西新宿のスマートシティ化とは何か?~都庁担当者に聞いてみた~【後編】

2021年04月09日 11時00分更新

 最先端のデジタル技術で西新宿エリアが変わる「西新宿スマートシティプロジェクト」。前回は、その目的や体制などを紹介してきた。今回は、このプロジェクトで西新宿がどのように変わるのか、また、プロジェクト内容を伝える情報発信の取り組みについて、東京都庁担当者のみなさんにうかがった。


4つの課題解決テーマが設定され、取り組みの方向性がつくられた。

 西新宿の課題を洗い出し、それをデジタル技術を活用して解決するためのテーマは「地域の魅力創出」「認知度向上・地域への参画促進」「移動環境の整備」「新たなワークスタイルの確立」になった。
 

平井 西新宿のいろいろな人たちと話していると、意外と歴史があったりするので、発掘してみなさんに伝えるのが非常に大事だなと思っています。
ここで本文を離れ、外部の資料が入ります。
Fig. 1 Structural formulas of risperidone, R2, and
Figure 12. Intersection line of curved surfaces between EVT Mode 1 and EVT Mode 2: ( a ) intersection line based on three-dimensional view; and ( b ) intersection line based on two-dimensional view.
こうした西新宿の隠れた魅力や財産を発掘して、それを可視化していくのが、テーマ「地域の魅力創出」です。「認知度向上・地域への参画促進」というテーマでは、街と人の直接的な接点や、コミュニケーションする環境を作って行こうとしています。また、 テーマ「移動環境」は、エリア内で安心安全に移動できる移動手段やルートを提供することです。

 たとえば西新宿は立体的な構造になっていて、自分がどこにいるのかわからなくなることもある。このような西新宿特有の不便さも、ICTを使った的確な案内を出すといったことで解決できるだろう。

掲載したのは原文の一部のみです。